Tyler Laubscher
- Born: 18 December 2000 (age 25) Cape Town, Western Cape, South Africa
- Height: 190 cm (6 ft 3 in)
- Weight: 103 kg (227 lb; 16 st 3 lb)
- School: Palmerston North Boys' High School

Rugby union career
- Position: Flanker
- Current team: Manawatu, Hurricanes

Senior career
- Years: Team / Apps / (Points)
- 2019–: Manawatu / 9 / (5)
- 2022–: Hurricanes / 1 / (0)
- Correct as of 2 December 2024

= Tyler Laubscher =

New Zealand rugby union player

Tyler Laubscher (born 18 December 2000) is a New Zealand rugby union player who plays for the in Super Rugby.
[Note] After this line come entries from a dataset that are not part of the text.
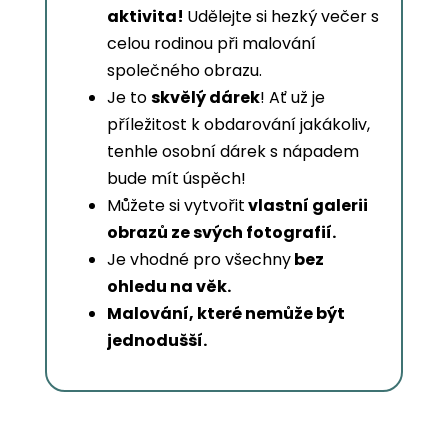
aktivita!
Udělejte si hezký večer s
celou rodinou při malování
společného obrazu.
Je to
skvělý dárek
! Ať už je
příležitost k obdarování jakákoliv,
tenhle osobní dárek s nápadem
bude mít úspěch!
Můžete si vytvořit
vlastní galerii
obrazů ze svých fotografií.
Je vhodné pro všechny
bez
ohledu na věk.
Malování, které nemůže být
jednodušší.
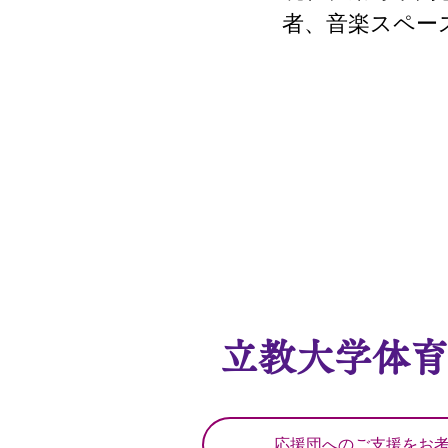
者、音楽スペー
​立教大学体
応援団へのご支援をお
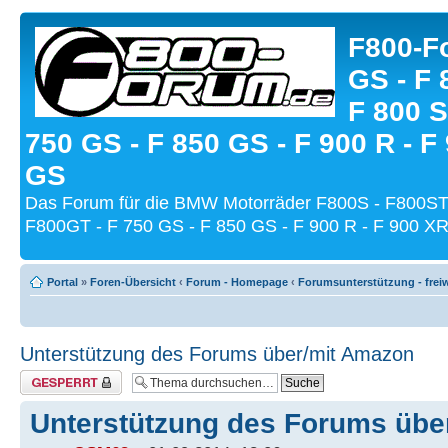
F800-Fo
GS - F 
F 800 S
750 GS - F 850 GS - F 900 R - F
GS
Das Forum für die BMW Motorräder F800S - F800ST
F800GT - F 750 GS - F 850 GS - F 900 R - F 900 XR
Portal
»
Foren-Übersicht
‹
Forum - Homepage
‹
Forumsunterstützung - freiw
Unterstützung des Forums über/mit Amazon
Thema gesperrt
Unterstützung des Forums übe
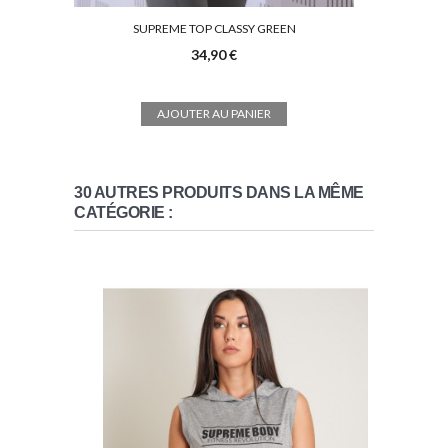
SUPREME TOP CLASSY GREEN
34,90 €
AJOUTER AU PANIER
30 AUTRES PRODUITS DANS LA MÊME
CATÉGORIE :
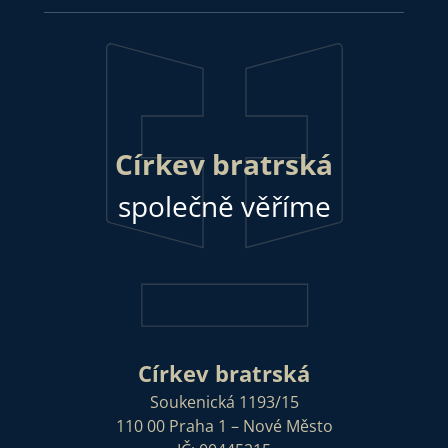
Církev bratrská
společně věříme
Církev bratrská
Soukenická 1193/15
110 00 Praha 1 – Nové Město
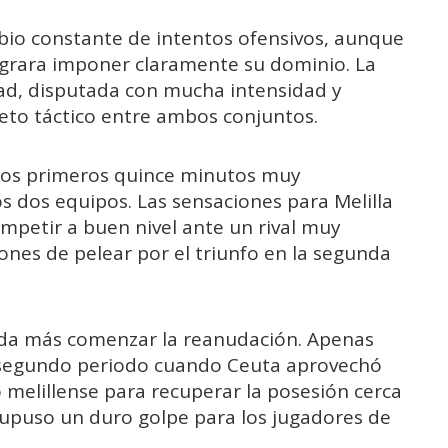
mbio constante de intentos ofensivos, aunque
ograra imponer claramente su dominio. La
tad, disputada con mucha intensidad y
eto táctico entre ambos conjuntos.
 unos primeros quince minutos muy
os dos equipos. Las sensaciones para Melilla
ompetir a buen nivel ante un rival muy
ones de pelear por el triunfo en la segunda
da más comenzar la reanudación. Apenas
 segundo periodo cuando Ceuta aprovechó
 melillense para recuperar la posesión cerca
 supuso un duro golpe para los jugadores de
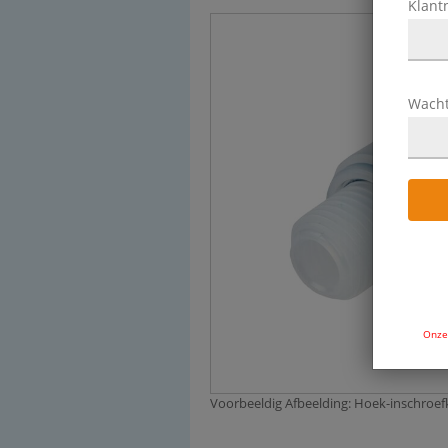
Klan
Wach
Onze 
Voorbeeldig Afbeelding: Hoek-inschroef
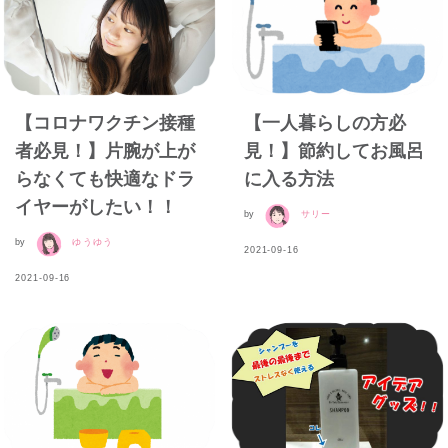
【コロナワクチン接種
【一人暮らしの方必
者必見！】片腕が上が
見！】節約してお風呂
らなくても快適なドラ
に入る方法
イヤーがしたい！！
by
サリー
by
ゆうゆう
2021-09-16
2021-09-16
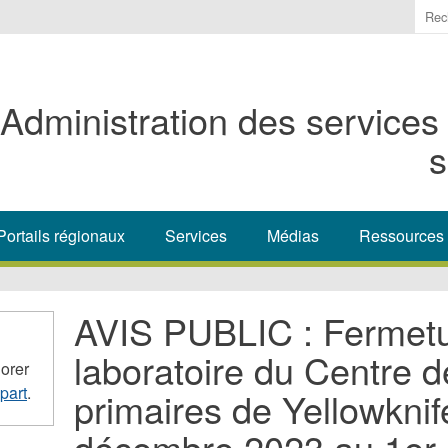
Ente
the
ter
you
Administration des services
wis
to
s
sea
for.
Portails régionaux
Services
Médias
Ressources
AVIS PUBLIC : Fermet
laboratoire du Centre d
orer
part
.
primaires de Yellowknif
décembre 2023 au 1er 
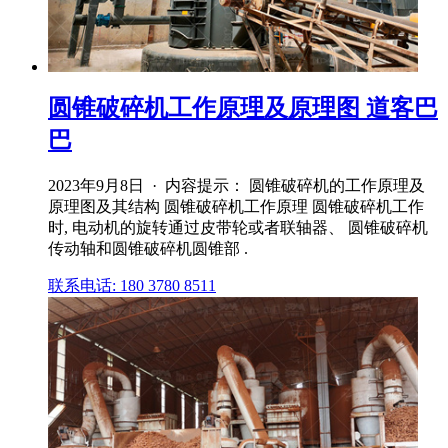
圆锥破碎机工作原理及原理图 道客巴
巴
2023年9月8日 · 内容提示： 圆锥破碎机的工作原理及
原理图及其结构 圆锥破碎机工作原理 圆锥破碎机工作
时, 电动机的旋转通过皮带轮或者联轴器、 圆锥破碎机
传动轴和圆锥破碎机圆锥部 .
联系电话: 180 3780 8511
His playing position is flanker. He was named in the Hurricanes squad for the 2022 Super Rugby Pacific season. He was also a member of the 2021 Bunnings NPC squad.

Born in Cape Town, South Africa, Laubscher moved to New Zealand with his family in about 2010. They initially lived on Auckland's North Shore, before settling in Palmerston North. Laubscher was educated at Palmerston North Boys' High School, where he co-captained the school's 1st XV rugby team in 2018.